I need a proof for this binomial property.

[T.Rex]

Hi,
I've spent dozen of hours searching by my-self and dozen of hours searching on the Web. Now I need help.
Who could provide a proof for this binomial property ? I need it for another proof.
Thanks
Tony

Let: F_n=2^{2^n}+1 , n \geq 2 .

Prove: F_n \text{ prime } \Longrightarrow
F_n \mid A_{k_n} , \text{ where } k_n=2^{3 \times 2^{n-2}-1} \text{
and } A_{k_n} = \sum_{i=0}^{k_n/2}{k_n \choose 2i}
2^i
Examples:
n=2 , F_2=17 , k_2=4 , A_{k_2}=17
n=3 , F_3=257 , k_3=32 , A_{k_3}=257*1409*2448769
n=4 , F_4=65537 , k_4=2048 , A_{k_4}=\text{very big} \equiv 0 \
(\text{mod} F_4)
n=5 , F_5=4294967297 , k_5=8388608 , A_{k_5}=\text{VERY big} \neq 0 \ (\text{mod} F_5)

[T.Rex]

The formula can be checked with this PARI/gp program:

binomialmod(a,b,p)= B=1; while(a!=0 && b!=0,a_=a%p;b_=b%p;a=(a-a_)/p;b=(b-b_)/p; B=(B*(binomial(a_,b_)%p)%p)); return(B)

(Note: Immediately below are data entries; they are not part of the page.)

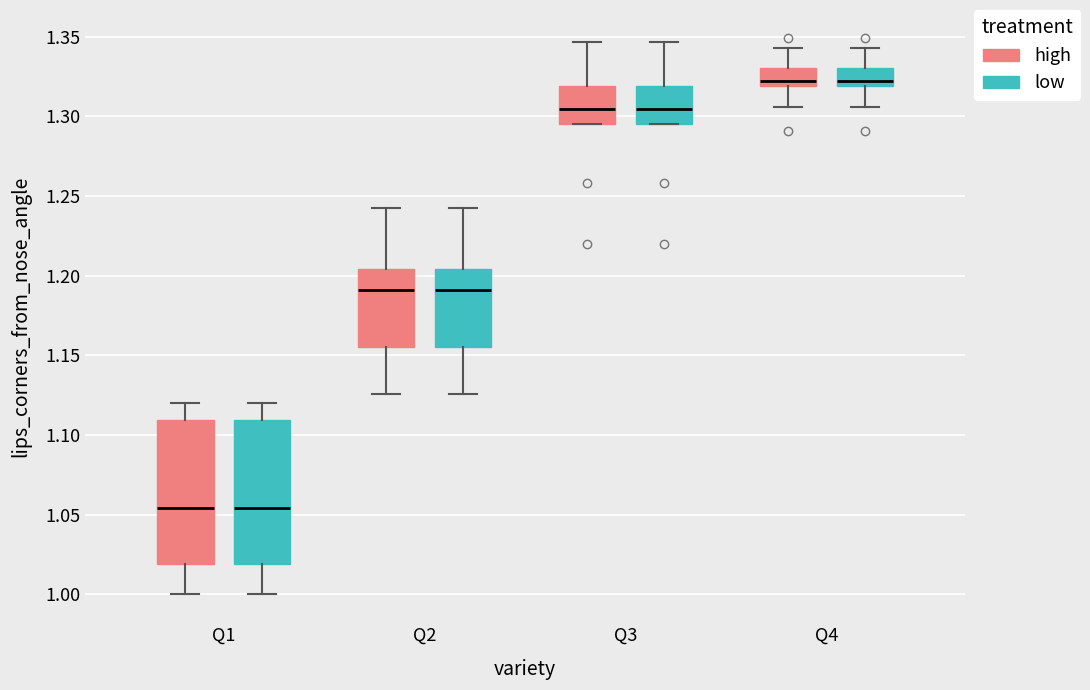

Reading left to right, transcribe this box plot: for each box, give where its median line is, the range the box spans, and where its two whiskers end, as read against the y-axis. The values are not printed on the chart, so give them approximately, as read against the axis.

Q1 (high): median 1.055, box 1.020 to 1.110, whiskers 1.000 to 1.120
Q1 (low): median 1.055, box 1.020 to 1.110, whiskers 1.000 to 1.120
Q2 (high): median 1.190, box 1.155 to 1.205, whiskers 1.125 to 1.245
Q2 (low): median 1.190, box 1.155 to 1.205, whiskers 1.125 to 1.245
Q3 (high): median 1.305, box 1.295 to 1.320, whiskers 1.295 to 1.345
Q3 (low): median 1.305, box 1.295 to 1.320, whiskers 1.295 to 1.345
Q4 (high): median 1.320 (just above the box's lower edge), box 1.320 to 1.330, whiskers 1.305 to 1.345
Q4 (low): median 1.320 (just above the box's lower edge), box 1.320 to 1.330, whiskers 1.305 to 1.345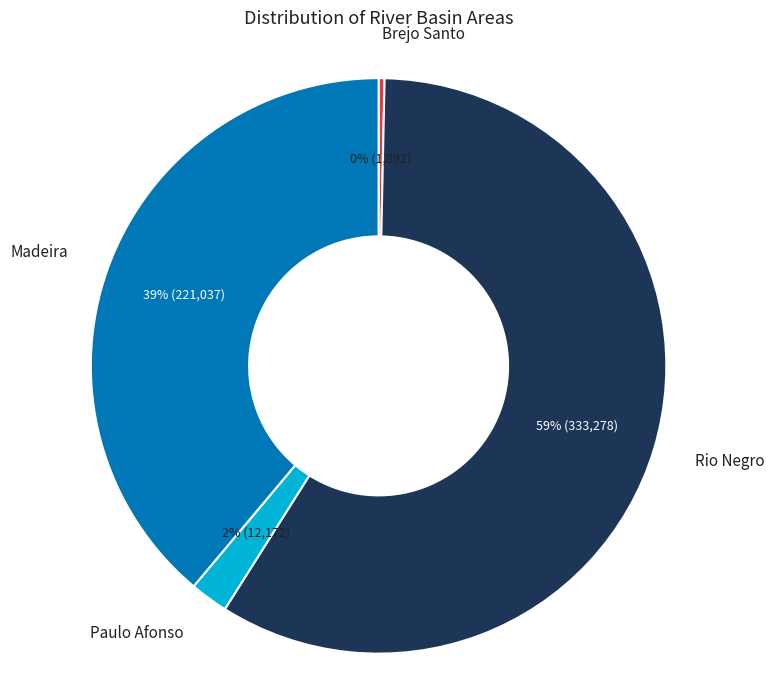

Does any single category account for the majority?

Yes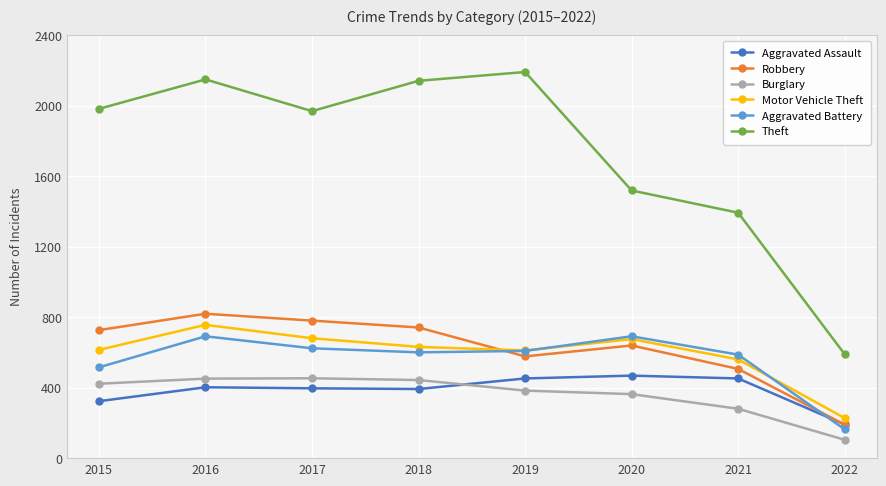

How many interior local valleys does the Motor Vehicle Theft series have?

1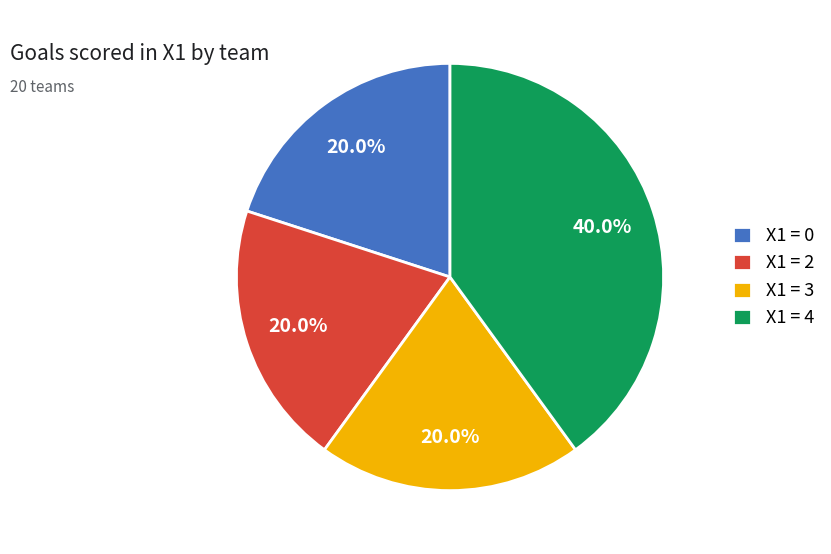

Which slice is the largest?

X1 = 4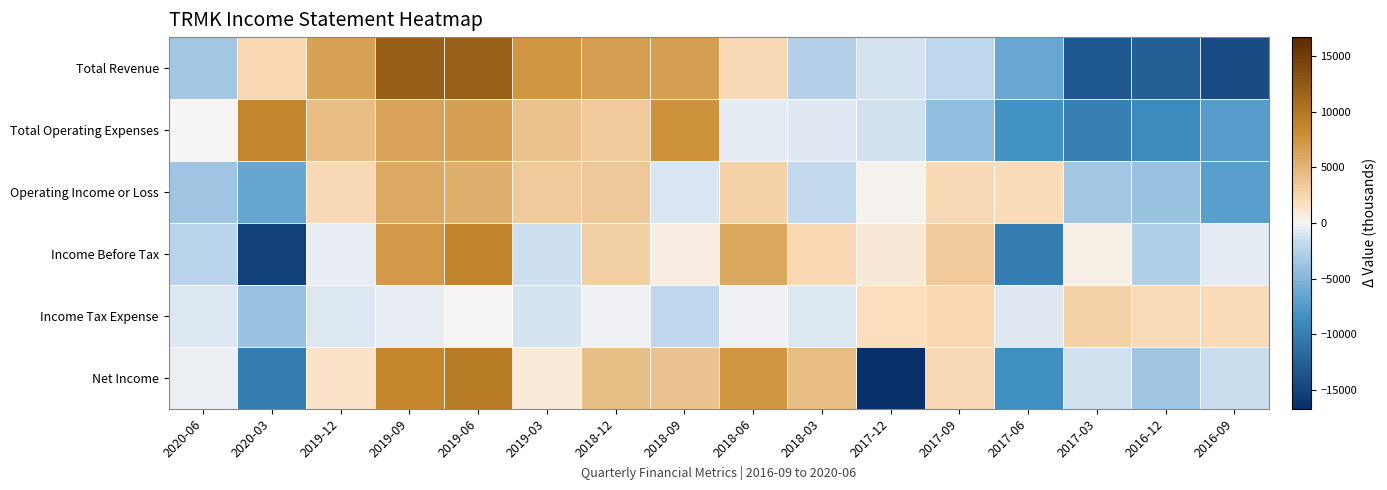

Between 2018-03 and 2017-12, which series saw the biggest shift?

Net Income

l(n)=S=0;F=2^2^n+1;k=2^(3*2^(n-2)-1);for(i=0,k/2, B=(binomialmod(k,2*i,F)*((2^i)%F))%F;S=(B+S)%F); print(n," ",F," ",k," ",S)

l(2)

[geraldmcgarvey]

I don't have a proof, but maybe this link can help if you haven't seen it already:

http://www.research.att.com/cgi-bin/access.cgi/as/njas/sequences/eisA.cgi?Anum=A000215

Are you trying to prove that only the first 5 numbers in this sequence are prime?
If you can, it's certainly worth doing.

[Hurkyl]

Well, you do know that


\sum_{i=0}^n {n \choose i} x^n = (1+x)^n


right?

Maybe it would help to see if you can do sequence manipulations to eliminate the odd terms from this sequence...

(then again, it might not)

[geraldmcgarvey]

something to note, 17 and 886731088897 are both in the sequence described at this link:

http://www.research.att.com/cgi-bin/access.cgi/as/njas/sequences/eisA.cgi?Anum=A001541

specifically they are at offsets 2 and 16 respectively.

[T.Rex]

Hi Gerald, Hurkyl,

Thanks trying to help me.
The formula I give in the first post of this thread gives Pell numbers.
While studying a certain Lucas Sequence, I found that it seemed that this Lucas Sequence could give a fastest proof of Fermat numbers primality than Pepin's test. Then I wrote a paper (no proof, only computing facts plus historical facts from E. Lucas) explaining that. The formula appeared when I tried to find other ways for computing the Pell Sequence.

I talked about this in another thread in this forum:
http://www.physicsforums.com/showthread.php?t=49778
and here is my paper: http://tony.reix.free.fr/Mersenne/PrimalityTest4FermatNumbers.pdf

I looked at the A000 sequences you talked about, but found no help.

About the (1+x)^n formula, yes I thought about using it, but I failed finding any way for finding some other formula where the Fermat number appears clearly.

If you have time, read my paper. I think I missed many things. But, what's interesting is that Edouard Lucas himself provided a theorem using the Pell Sequence that is very close to the one I talk about.
But, all of that seems to complex for me.

If someone could make a study of the period of Pell numbers modulo Fermat numbers of primes, that would help.

Regards,
Tony

[Hurkyl]

Well, note that:


(1+x)^n = \sum_{i=0}^n {n \choose i} x^i


(1-x)^n = \sum_{i=0}^n {n \choose i} (-x)^i


(1+x)^n + (1-x)^n = \sum_{i=0}^n {n \choose i} (x^i + (-x)^i)


(1+x)^n + (1-x)^n = 2 \sum_{i=0}^{n/2} {n \choose 2i} x^{2i}


\frac{1}{2} (1+\sqrt{2})^{k_n} + (1-\sqrt{2})^{k_n}
= \sum_{i=0}^{k_n/2} {k_n \choose 2i} 2^i


Ick, so it involves square roots. :tongue: Maybe you can do the problem in a number field? I.E. use \mathbb{Z}[\sqrt{2}] instead of \mathbb{Z}. (Or are you supposed to use \mathbb{Z}[(1 + \sqrt{2})/2]? I can't remember)

Does 2 have any square roots in Z mod F_n?